Last modified: 2014-01-21 23:39:21 UTC
For submitting information to security@mediawiki.org a public key is missing. I suggest the creation of such a key and the publication on the key servers and of key and fingerprint on https://www.mediawiki.org/wiki/Manual:Security .
(see also https://secure.wikimedia.org/keys.html)
/me notes these aren't exactly state secrets. I highly doubt we have to worry about someone intercepting emails to learn about an XSS attack on Wikipedia. That said , it doesn't really hurt anything to have such keys available for the paranoid.
I say: one can never know what will happen (see FLAME). I did not say that all mails must be sent encrypted. I just proposed to have a public key available in case that someone prefers to sent their mail encrypted.
Well if someone with the resources to create something on the scale of the flame malware decides to start hating on us, we probably have larger problems ;) Nonetheless, it certainly doesn't hurt to have such a key available.
CC'ing Chris as this is security related. Chris: Any comments?
I think it would be good to have a public key for this use. It's a pretty common practice, and almost no cost to us. Just need someone to generate the keys, distribute them, and post the public part in a few places.
Plus key should probably be on http://www.mediawiki.org/wiki/Security . For reference, https://www.mozilla.org/security/#pgpkey
This would pretty much require a shared private key by everyone on the security@ mailing list, so we should also post disclaimers that it's only for encryption, and shouldn't be relied on for signatures. Should someone generate a key and distribute it?

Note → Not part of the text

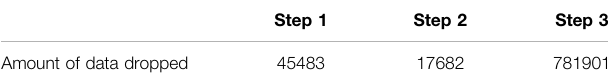
TABLE 4 | The amount of data dropped in each step.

(In reply to comment #8) > This would pretty much require a shared private key by everyone on the > security@ mailing list, so we should also post disclaimers that it's only for > encryption, and shouldn't be relied on for signatures. You can do this (1, 2, 1+2): 1. (recommended) You can give a longer meaningful and describing name and/or comment, like "Wikimedia/MediaWiki/Wikipedia Information Security Team - read by several persons <security@mediawiki.org>" , and you could enumerate all team members by their name, in the comment field. 2. (optional, but requires all InfoSec team members to create an own key) You can sign the "community key" by every team member, so that it is clear, who is member. try gpg --gen-key to generate a test key, notice the optional comment field! Sorry: I tried, but I couldn't find the maximum key comment field length. The uploading to the keyservers is optional, the most important thing is that you publish the key and the fingerprint on a safe mediawiki site.